[Collected data entries]
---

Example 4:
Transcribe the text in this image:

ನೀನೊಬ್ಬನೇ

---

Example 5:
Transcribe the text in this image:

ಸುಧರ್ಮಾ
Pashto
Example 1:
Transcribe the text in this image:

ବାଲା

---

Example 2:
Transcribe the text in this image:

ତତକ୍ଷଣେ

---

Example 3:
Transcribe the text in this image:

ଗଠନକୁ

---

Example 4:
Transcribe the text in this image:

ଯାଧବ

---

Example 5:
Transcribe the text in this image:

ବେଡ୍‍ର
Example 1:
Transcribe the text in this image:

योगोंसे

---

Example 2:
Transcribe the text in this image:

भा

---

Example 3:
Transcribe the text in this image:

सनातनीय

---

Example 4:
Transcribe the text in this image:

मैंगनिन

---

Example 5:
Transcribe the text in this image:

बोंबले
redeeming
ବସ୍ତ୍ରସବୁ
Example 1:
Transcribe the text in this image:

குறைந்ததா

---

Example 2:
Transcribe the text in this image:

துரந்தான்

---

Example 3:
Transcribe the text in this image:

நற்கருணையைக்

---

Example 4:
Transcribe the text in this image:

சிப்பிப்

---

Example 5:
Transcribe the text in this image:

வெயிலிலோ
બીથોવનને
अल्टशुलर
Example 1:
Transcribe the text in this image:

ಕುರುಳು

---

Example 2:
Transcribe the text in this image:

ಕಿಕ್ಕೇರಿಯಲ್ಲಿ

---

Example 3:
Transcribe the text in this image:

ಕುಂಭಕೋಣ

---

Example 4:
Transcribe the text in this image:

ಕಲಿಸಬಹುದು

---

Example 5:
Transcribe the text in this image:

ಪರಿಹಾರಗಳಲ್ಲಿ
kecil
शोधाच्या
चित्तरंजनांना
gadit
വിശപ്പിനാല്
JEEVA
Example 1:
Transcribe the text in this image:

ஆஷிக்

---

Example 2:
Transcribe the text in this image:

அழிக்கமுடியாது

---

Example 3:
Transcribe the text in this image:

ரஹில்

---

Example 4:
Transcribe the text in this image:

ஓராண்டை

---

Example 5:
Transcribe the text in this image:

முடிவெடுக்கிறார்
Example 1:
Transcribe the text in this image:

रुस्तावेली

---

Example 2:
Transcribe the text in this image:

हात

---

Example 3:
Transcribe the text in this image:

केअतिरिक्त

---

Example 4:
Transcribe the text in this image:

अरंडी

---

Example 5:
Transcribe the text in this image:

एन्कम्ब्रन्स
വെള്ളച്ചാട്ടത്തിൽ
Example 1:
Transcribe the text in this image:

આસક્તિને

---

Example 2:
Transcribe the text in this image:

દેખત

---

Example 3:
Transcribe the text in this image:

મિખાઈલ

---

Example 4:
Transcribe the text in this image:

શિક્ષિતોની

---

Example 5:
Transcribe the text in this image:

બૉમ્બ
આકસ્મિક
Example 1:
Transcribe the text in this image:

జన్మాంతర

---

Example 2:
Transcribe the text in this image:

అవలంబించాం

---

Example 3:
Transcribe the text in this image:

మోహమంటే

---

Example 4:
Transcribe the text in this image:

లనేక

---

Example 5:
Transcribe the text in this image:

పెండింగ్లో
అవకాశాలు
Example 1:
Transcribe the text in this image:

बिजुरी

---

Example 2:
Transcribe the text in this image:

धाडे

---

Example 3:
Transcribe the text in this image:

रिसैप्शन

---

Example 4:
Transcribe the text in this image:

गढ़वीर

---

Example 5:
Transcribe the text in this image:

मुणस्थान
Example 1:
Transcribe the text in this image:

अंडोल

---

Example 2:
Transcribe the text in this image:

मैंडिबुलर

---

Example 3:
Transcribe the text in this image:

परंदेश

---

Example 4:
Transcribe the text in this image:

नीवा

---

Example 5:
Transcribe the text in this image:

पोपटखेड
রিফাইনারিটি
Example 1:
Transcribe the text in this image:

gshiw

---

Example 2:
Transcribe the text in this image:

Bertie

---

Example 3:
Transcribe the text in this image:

**EXERCISE INSTRUCTIONS**.
Each record above is to be written out again, without any change.

**WORKED SOLUTION**.
---

Example 4:
Transcribe the text in this image:

ನೀನೊಬ್ಬನೇ

---

Example 5:
Transcribe the text in this image:

ಸುಧರ್ಮಾ
Pashto
Example 1:
Transcribe the text in this image:

ବାଲା

---

Example 2:
Transcribe the text in this image:

ତତକ୍ଷଣେ

---

Example 3:
Transcribe the text in this image:

ଗଠନକୁ

---

Example 4:
Transcribe the text in this image:

ଯାଧବ

---

Example 5:
Transcribe the text in this image:

ବେଡ୍‍ର
Example 1:
Transcribe the text in this image:

योगोंसे

---

Example 2:
Transcribe the text in this image:

भा

---

Example 3:
Transcribe the text in this image:

सनातनीय

---

Example 4:
Transcribe the text in this image:

मैंगनिन

---

Example 5:
Transcribe the text in this image:

बोंबले
redeeming
ବସ୍ତ୍ରସବୁ
Example 1:
Transcribe the text in this image:

குறைந்ததா

---

Example 2:
Transcribe the text in this image:

துரந்தான்

---

Example 3:
Transcribe the text in this image:

நற்கருணையைக்

---

Example 4:
Transcribe the text in this image:

சிப்பிப்

---

Example 5:
Transcribe the text in this image:

வெயிலிலோ
બીથોવનને
अल्टशुलर
Example 1:
Transcribe the text in this image:

ಕುರುಳು

---

Example 2:
Transcribe the text in this image:

ಕಿಕ್ಕೇರಿಯಲ್ಲಿ

---

Example 3:
Transcribe the text in this image:

ಕುಂಭಕೋಣ

---

Example 4:
Transcribe the text in this image:

ಕಲಿಸಬಹುದು

---

Example 5:
Transcribe the text in this image:

ಪರಿಹಾರಗಳಲ್ಲಿ
kecil
शोधाच्या
चित्तरंजनांना
gadit
വിശപ്പിനാല്
JEEVA
Example 1:
Transcribe the text in this image:

ஆஷிக்

---

Example 2:
Transcribe the text in this image:

அழிக்கமுடியாது

---

Example 3:
Transcribe the text in this image:

ரஹில்

---

Example 4:
Transcribe the text in this image:

ஓராண்டை

---

Example 5:
Transcribe the text in this image:

முடிவெடுக்கிறார்
Example 1:
Transcribe the text in this image:

रुस्तावेली

---

Example 2:
Transcribe the text in this image:

हात

---

Example 3:
Transcribe the text in this image:

केअतिरिक्त

---

Example 4:
Transcribe the text in this image:

अरंडी

---

Example 5:
Transcribe the text in this image:

एन्कम्ब्रन्स
വെള്ളച്ചാട്ടത്തിൽ
Example 1:
Transcribe the text in this image:

આસક્તિને

---

Example 2:
Transcribe the text in this image:

દેખત

---

Example 3:
Transcribe the text in this image:

મિખાઈલ

---

Example 4:
Transcribe the text in this image:

શિક્ષિતોની

---

Example 5:
Transcribe the text in this image:

બૉમ્બ
આકસ્મિક
Example 1:
Transcribe the text in this image:

జన్మాంతర

---

Example 2:
Transcribe the text in this image:

అవలంబించాం

---

Example 3:
Transcribe the text in this image:

మోహమంటే

---

Example 4:
Transcribe the text in this image:

లనేక

---

Example 5:
Transcribe the text in this image:

పెండింగ్లో
అవకాశాలు
Example 1:
Transcribe the text in this image:

बिजुरी

---

Example 2:
Transcribe the text in this image:

धाडे

---

Example 3:
Transcribe the text in this image:

रिसैप्शन

---

Example 4:
Transcribe the text in this image:

गढ़वीर

---

Example 5:
Transcribe the text in this image:

मुणस्थान
Example 1:
Transcribe the text in this image:

अंडोल

---

Example 2:
Transcribe the text in this image:

मैंडिबुलर

---

Example 3:
Transcribe the text in this image:

परंदेश

---

Example 4:
Transcribe the text in this image:

नीवा

---

Example 5:
Transcribe the text in this image:

पोपटखेड
রিফাইনারিটি
Example 1:
Transcribe the text in this image:

gshiw

---

Example 2:
Transcribe the text in this image:

Bertie

---

Example 3:
Transcribe the text in this image:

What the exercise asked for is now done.